A new approach that has the potential to impact many disease‐causing CFTR variants is co‐treatment with a CFTR amplifier. This concept increases the amount of translated CFTR protein substrate, and therefore, could be readily applicable to CF subjects with a variety of CFTR variants.12 These include subjects with reduced levels of functional CFTR at the plasma membrane, or subjects primarily treated with potentiators and/or correctors. A CFTR amplifier (PTI‐148) has recently advanced to early phase clinical trials, and a recent press release and scientific presentation supports safety, tolerability, and pulmonary efficacy in CF patients receiving PTI‐148 added to ivacaftor/lumacaftor therapy.88 Safety and tolerability data is typically a primary goal of early phase clinical trials, and will hopefully provide the necessary data to advance this strategy that has the potential to impact modulator therapies across a variety of CF populations. One published report supports the hypothesis of amplifier bioactivity in cells derived from a CF patient with a rare disease‐causing CFTR variant.89

CONCLUSIONS AND FUTURE DIRECTIONS

CFTR modulator science has advanced dramatically since therapeutic CFTR modulators were first described less than 10 years ago. Through steady advancement of our understanding of the biology underpinning CFTR variants and modulation, the number of CF subjects who are candidates for therapy has increased to greater than 50%. The short‐term future appears quite bright in that it is anticipated that highly effective CFTR modulator therapy may soon be approved for greater than 90% of CF patients.
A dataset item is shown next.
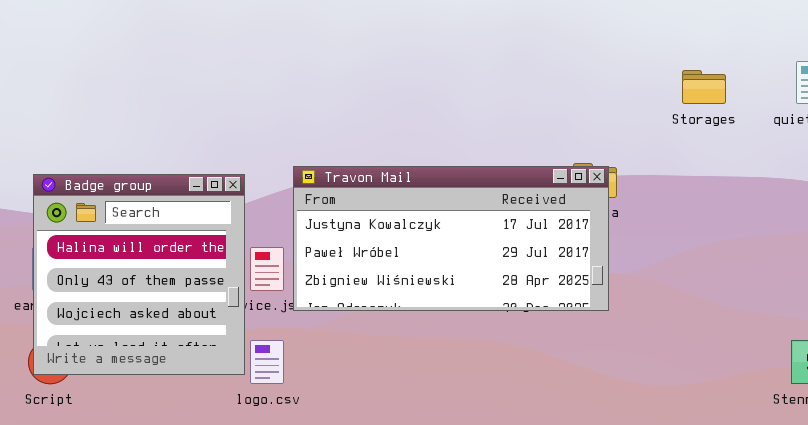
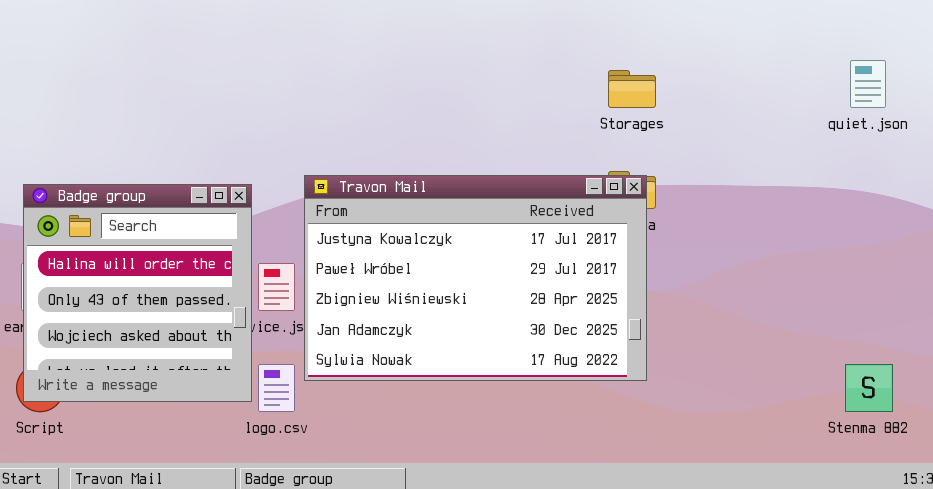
Storages: [682,70,726,104] -> [608,70,656,108], moved
Travon Mail: [293,166,609,311] -> [304,175,647,381], resized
Furthermore, additional modulators that potentiate and correct CFTR variants are well into clinical trials, which may ultimately overlap with novel approaches to increase CFTR translation. Successful development of these agents is paramount to the CF population, as a full and diverse pipeline is necessary to ensure that CF subjects have access to those therapies that are best matched to their CFTR variants and their needs. Challenges will undoubtedly be faced, including performance of clinical trials to develop new therapies in the face of a CF population heavily treated with CFTR modulators, and the design of studies that assess the relative benefits of established, symptom‐based therapies in the context of highly effective CFTR modulator treatment. Finally, the cost of these life‐long drugs is extremely high and is a significant barrier to patient access in many countries.90 This issue is likely to grow as more and more CF subjects become candidates for modulators that are currently in development. Equitable solutions are needed that balance the incentive needed for companies to develop these drugs for a limited market, and the capacity of third party payers and national health systems to offer CF patients the best available treatment for their personal CF disease. CF is at the cutting edge of personalized care, and the scientific and health policy lessons that we learn will undoubtedly have important implications well beyond the science of CFTR modulation.

CONFLICTS OF INTEREST

The authors declare no conflicts of interest.